Her startled heart kicked into overdrive, then checked itself and powered down. The spell was broken now. The newness had worn off. They weren’t surrounded by Glitterati’s pumping music and blinking lights and transvestites, and she realized he wasn’t touching his lip because she was thinking about kissing him. Instead, the reverse was true. She was thinking about kissing him because he kept touching his lip. She should buy him some lip balm.

He snapped her out of her thoughts by asking, “We’re coming up on your stop, right?”

She checked the nearest street sign out the window in the dark. “We are.” She wondered how he knew where she lived. He must have come across her address in the employee directory. At any rate, he wanted to get rid of her, and she didn’t blame him. People with MAD shouldn’t hang out together. Slipping her arm through the strap of her purse, she said, “I meant to ask you how you’re doing without . . . you know.”

“So far so good.” He met her gaze head-on, but something in his tone let her know he was far gone, and it wasn’t good. However, if he wouldn’t tell her about it, she couldn’t help him. She couldn’t help him anyway, she realized. Not without her own prescription refilled. And it was time she let go of her fantasies about Elijah and got off this bus.

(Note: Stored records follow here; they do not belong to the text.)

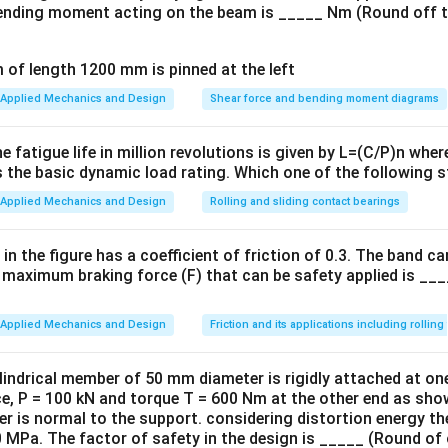
nding moment acting on the beam is _____ Nm (Round off t
Applied Mechanics and Design
Shear force and bending moment diagrams
he fatigue life in million revolutions is given by L=(C/P)n whe
s the basic dynamic load rating. Which one of the following 
Applied Mechanics and Design
Rolling and sliding contact bearings
in the figure has a coefficient of friction of 0.3. The band 
 maximum braking force (F) that can be safety applied is ___
Applied Mechanics and Design
Friction and its applications including rolling 
indrical member of 50 mm diameter is rigidly attached at one
rce, P = 100 kN and torque T = 600 Nm at the other end as sh
der is normal to the support. considering distortion energy th
0 MPa. The factor of safety in the design is _____ (Round of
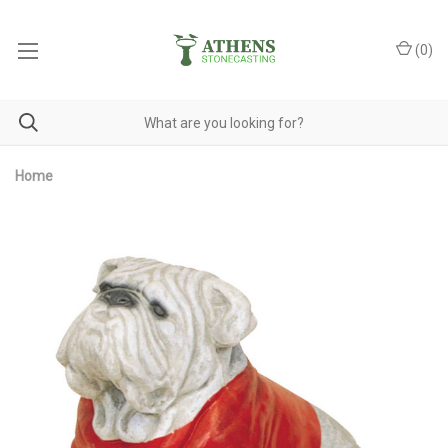
(
0
)
Home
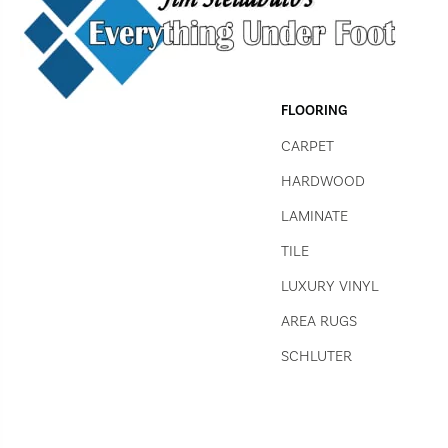
FLOORING
CARPET
HARDWOOD
LAMINATE
TILE
LUXURY VINYL
AREA RUGS
SCHLUTER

In anticipation of her stop, she scooted to the edge of the seat. “You know what? You never answered my question. Your house is in the other direction. What are you doing on my bus?”

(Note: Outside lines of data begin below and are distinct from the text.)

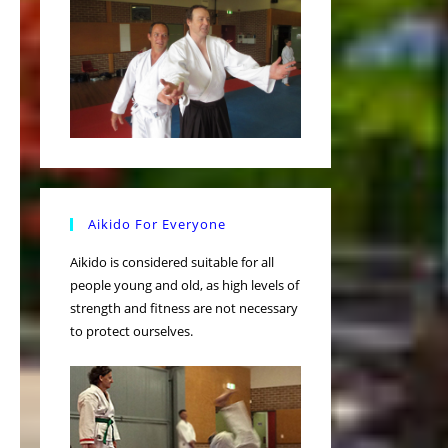
Aikido For Everyone
Aikido is considered suitable for all
people young and old, as high levels of
strength and fitness are not necessary
to protect ourselves.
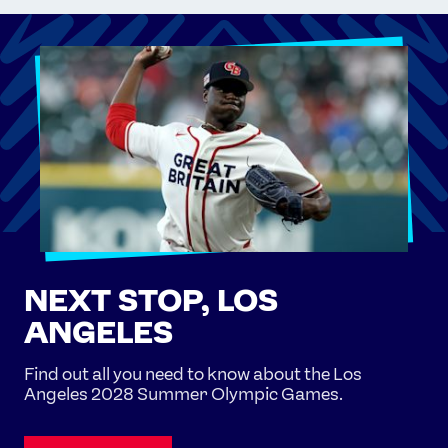
NEXT STOP, LOS
ANGELES
Find out all you need to know about the Los
Angeles 2028 Summer Olympic Games.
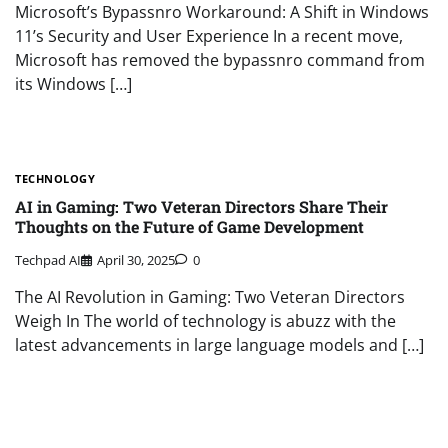
Microsoft’s Bypassnro Workaround: A Shift in Windows
11’s Security and User Experience In a recent move,
Microsoft has removed the bypassnro command from
its Windows […]
TECHNOLOGY
AI in Gaming: Two Veteran Directors Share Their
Thoughts on the Future of Game Development
Techpad AI
April 30, 2025
0
The AI Revolution in Gaming: Two Veteran Directors
Weigh In The world of technology is abuzz with the
latest advancements in large language models and […]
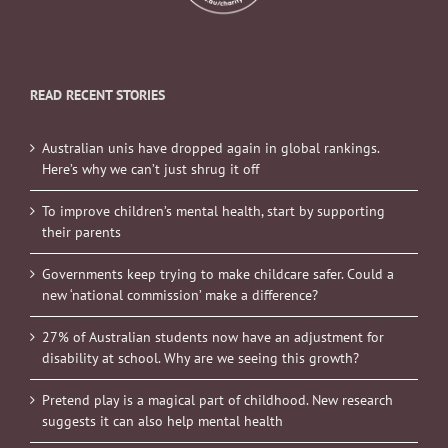
READ RECENT STORIES
Australian unis have dropped again in global rankings.
Here’s why we can’t just shrug it off
To improve children’s mental health, start by supporting
their parents
Governments keep trying to make childcare safer. Could a
new ‘national commission’ make a difference?
27% of Australian students now have an adjustment for
disability at school. Why are we seeing this growth?
Pretend play is a magical part of childhood. New research
suggests it can also help mental health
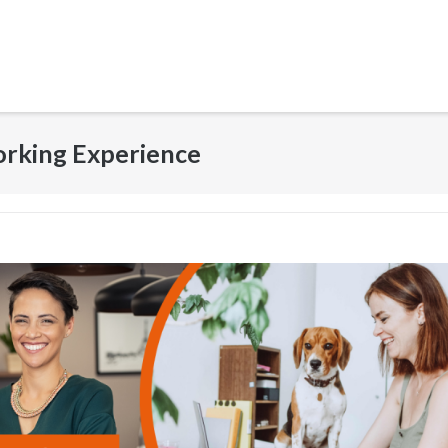
orking Experience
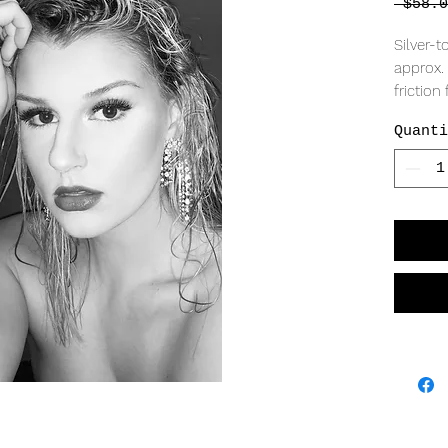
 $58.0
Silver-t
approx. 
friction
Quanti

He looked slowly and deliberately around the bus: at the woman muttering to herself in the very back, a middle-aged couple talking excitedly about their winnings a few seats ahead of them, a dealer and a waitress in uniform near the front. Finally he leaned close to her—so close to her shoulder that awareness rushed across her all over again—and whispered, “I’m kidnapping you.”

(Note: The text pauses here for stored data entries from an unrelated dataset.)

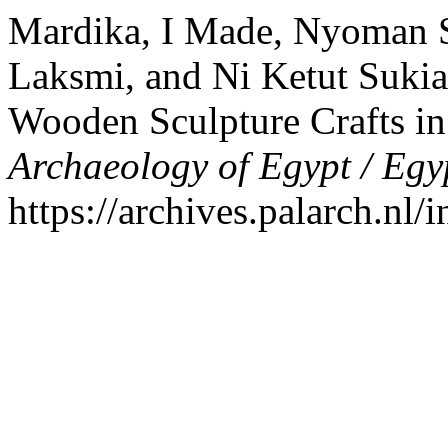
Mardika, I Made, Nyoman S
Laksmi, and Ni Ketut Sukian
Wooden Sculpture Crafts in
Archaeology of Egypt / Egy
https://archives.palarch.nl/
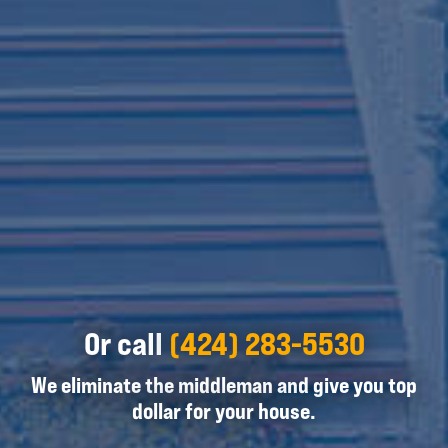
Or call
(424) 283-5530
We eliminate the middleman and give you top
dollar for your house.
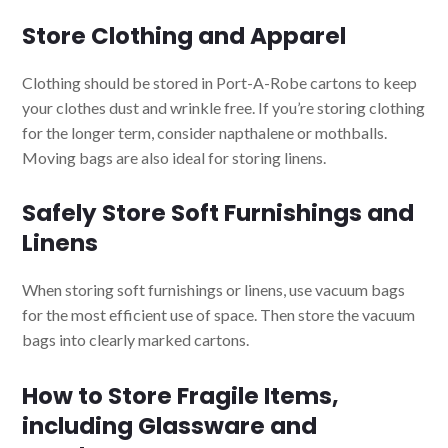
Store Clothing and Apparel
Clothing should be stored in Port-A-Robe cartons to keep
your clothes dust and wrinkle free. If you’re storing clothing
for the longer term, consider napthalene or mothballs.
Moving bags are also ideal for storing linens.
Safely Store Soft Furnishings and
Linens
When storing soft furnishings or linens, use vacuum bags
for the most efficient use of space. Then store the vacuum
bags into clearly marked cartons.
How to Store Fragile Items,
including Glassware and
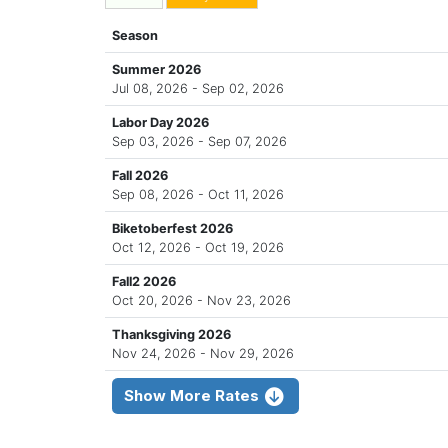
Season
Summer 2026
Jul 08, 2026 - Sep 02, 2026
Labor Day 2026
Sep 03, 2026 - Sep 07, 2026
Fall 2026
Sep 08, 2026 - Oct 11, 2026
Biketoberfest 2026
Oct 12, 2026 - Oct 19, 2026
Fall2 2026
Oct 20, 2026 - Nov 23, 2026
Thanksgiving 2026
Nov 24, 2026 - Nov 29, 2026
Show More Rates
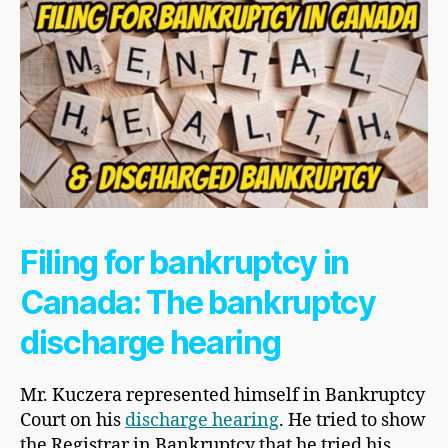
Filing for bankruptcy in
Canada: The bankruptcy
discharge hearing
Mr. Kuczera represented himself in Bankruptcy
Court on his
discharge hearing
. He tried to show
the Registrar in Bankruptcy that he tried his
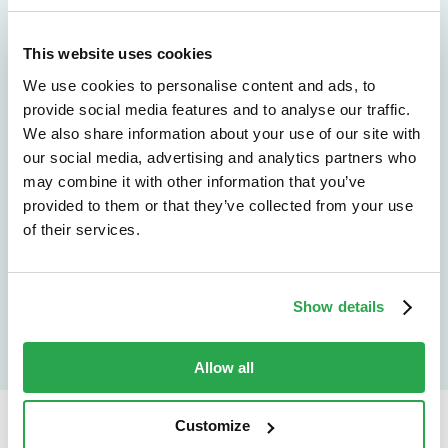
We don't just protect - we revolutionize
See how Entersekt
This website uses cookies
We use cookies to personalise content and ads, to
helps financial
provide social media features and to analyse our traffic.
We also share information about your use of our site with
institutions move
our social media, advertising and analytics partners who
forward
may combine it with other information that you’ve
provided to them or that they’ve collected from your use
of their services.
Explore the platform
Speak to an expert
Show details
Allow all
Customize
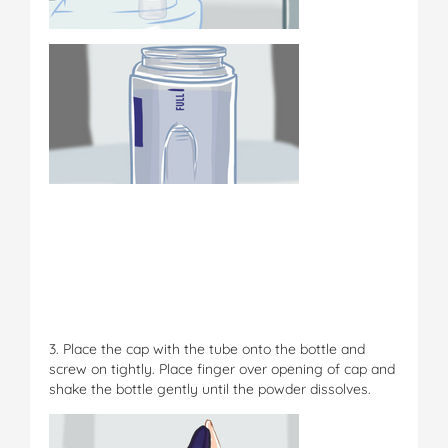
3. Place the cap with the tube onto the bottle and
screw on tightly. Place finger over opening of cap and
shake the bottle gently until the powder dissolves.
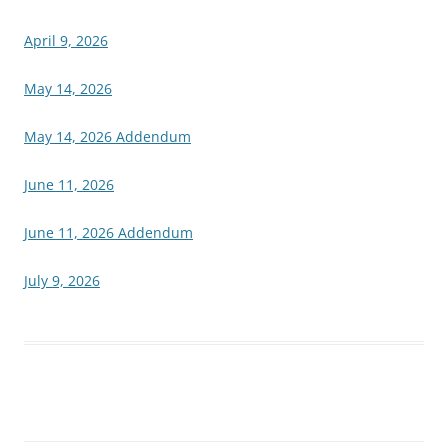
April 9, 2026
May 14, 2026
May 14, 2026 Addendum
June 11, 2026
June 11, 2026 Addendum
July 9, 2026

They stared at each other for what seemed like a long time while the air between them vibrated with shared energy. Holly had the slightest suspicion that Elijah was serious, and that he was crazy. She didn’t want to be kidnapped by a crazy Elijah. Neither should she want to be pretend kidnapped by a sane Elijah. Almost against her will, she found herself saying, “That sounds like fun.”

Just as in Glitterati three nights before, his pupils dilated, expanding to the very edges of his intense green irises before bouncing back ever so slightly.

Her body stiffened with shock at a movement from the bulging pocket of his jeans, where he’d slipped his hand.

“No, Holly,” he said gently, “I’m serious. Don’t move, don’t scream, but I have a gun, and it’s pointed at you.”